While the markets are currently ignoring the fact that Europe is already in a recession and most likely a very bad one, China is rapidly slowing economically and the U.S. has little capability to avoid any recessionary drag from its major trading partners; fund managers are going “all in” to try and make up lost ground by years end.   With the markets pushing higher and once again wrestling with resistance from the first half of the year, as well as breaking out of the previous trading range, the mainstream media is ladeling the rich gravy of “bullishness” on top of the much anticiapted Christmas rally. 

Even though that last week we pointed out the at the global intervention of liquidity that jolted the markets was not a panacea – the markets are currently betting on a “shock and awe” campaign from Europe Union.   Just today French and Germany have come to an “agreement” on a new treaty for the Eurozone with stiff penalties for those that do not meet and maintain budgetary guidelines.  If the Eurozone is able put together a plan to actually begin to alleviate the crisis and remove that threat from the headlines the markets could rally signifcantly from here.

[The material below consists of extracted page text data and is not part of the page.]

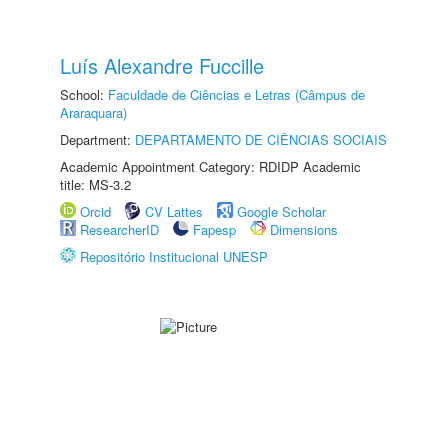
Luís Alexandre Fuccille
School:
Faculdade de Ciências e Letras (Câmpus de
Araraquara)
Department:
DEPARTAMENTO DE CIÊNCIAS SOCIAIS
Academic Appointment Category: RDIDP Academic
title: MS-3.2
Orcid
CV Lattes
Google Scholar
ResearcherID
Fapesp
Dimensions
Repositório Institucional UNESP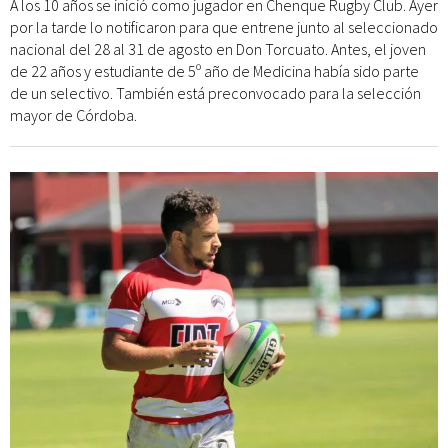
A los 10 años se inició como jugador en Chenque Rugby Club. Ayer
por la tarde lo notificaron para que entrene junto al seleccionado
nacional del 28 al 31 de agosto en Don Torcuato. Antes, el joven
de 22 años y estudiante de 5º año de Medicina había sido parte
de un selectivo. También está preconvocado para la selección
mayor de Córdoba.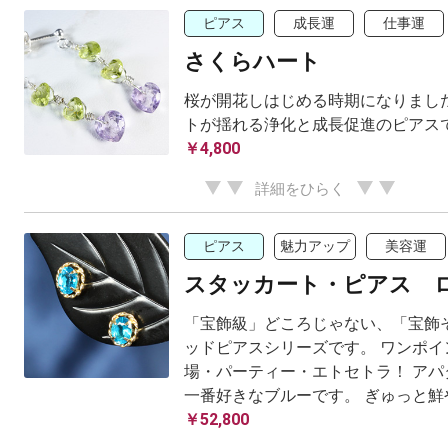
ピアス
成長運
仕事運
さくらハート
桜が開花しはじめる時期になりました
トが揺れる浄化と成長促進のピアス
￥4,800
詳細をひらく
ピアス
魅力アップ
美容運
スタッカート・ピアス 
「宝飾級」どころじゃない、「宝飾そ
ッドピアスシリーズです。 ワンポイ
場・パーティー・エトセトラ！ アパ
一番好きなブルーです。 ぎゅっと鮮や
￥52,800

For this to happen I would expect to see a coordinated effort by the central banks of the EU to aggressively act in coordination to:

  • Cut interest rates (we will hear from the ECB this week)
  • Allow members of the EU to potentially withdraw from the Union (ie Greece)
  • Actually fund and leverage the EFSF to buy distressed debt from Spain, Italy and others to reduce market rates so these countries can roll their maturing debt.
  • Provide additional levels major Quantitative Easing (even likely in the U.S.)

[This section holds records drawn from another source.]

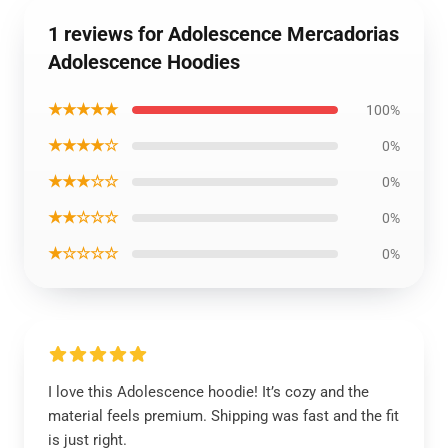
1 reviews for Adolescence Mercadorias
Adolescence Hoodies
★★★★★
100%
★★★★☆
0%
★★★☆☆
0%
★★☆☆☆
0%
★☆☆☆☆
0%
I love this Adolescence hoodie! It’s cozy and the
material feels premium. Shipping was fast and the fit
is just right.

The markets would surge strongly in a relief based, liquidity driven, rally.  However, it will be just that – a liquidity driven rally that will only postpone the inevitable as it does not address the solvency issue.  Furthermore, the massive injection of liquidity in the system would ultimately only delay impending recession due to the deleveraging cycle.  None of the issues being implemented to solve the crisis functionally address the two big issues that must be dealt with – solvency and excess debt.

My concern, however, is that the real “risk” in the market is that a “deal” is not reached.   It was one thing to assume that logic will prevail and rational heads will do what is necessary.   It is quite a different story in reality.  Trying to get 17 parliaments to agree on very tough and unpopular measures will be difficult at best and nearly impossible in reality.  There is a possibility going into the end of the this week that we will only have more delays and excuses.  The market would likely be very disappointed in such an outcome and decline sharply.

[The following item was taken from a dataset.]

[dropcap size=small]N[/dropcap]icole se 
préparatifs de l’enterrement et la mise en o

This is at best a traders rally.  A breakout above resistance at the neckline could propel the markets back towards the highs of 2010.  Another dissapointment out of Europe and we could likely be testing lows just as well.  There are times when inaction is the best course of action.  The upside potential is mitigated by the downside risk of loss and for individuals looking at making longer term investment decisions – the best decision may be just to stand aside and wait to see what happens.

Our forecast for the U.S. in 2011 has not changed – there is a strong likelihood that a recession will set in, corporate profit margins will contract and the asset prices will decline.  That is what the economic data is telling us currently.  A bailout of Europe and additional QE here in the U.S. would certainly delay such a market decline as well as slow a potential recession.  However, the reality is that as the debt deleveraging cycle continues, consumer’s sharp reductions in savings rates in recent months and the real employment situation much worse than the headlines – even another QE may have very little positive effect on the economy and the markets longer term.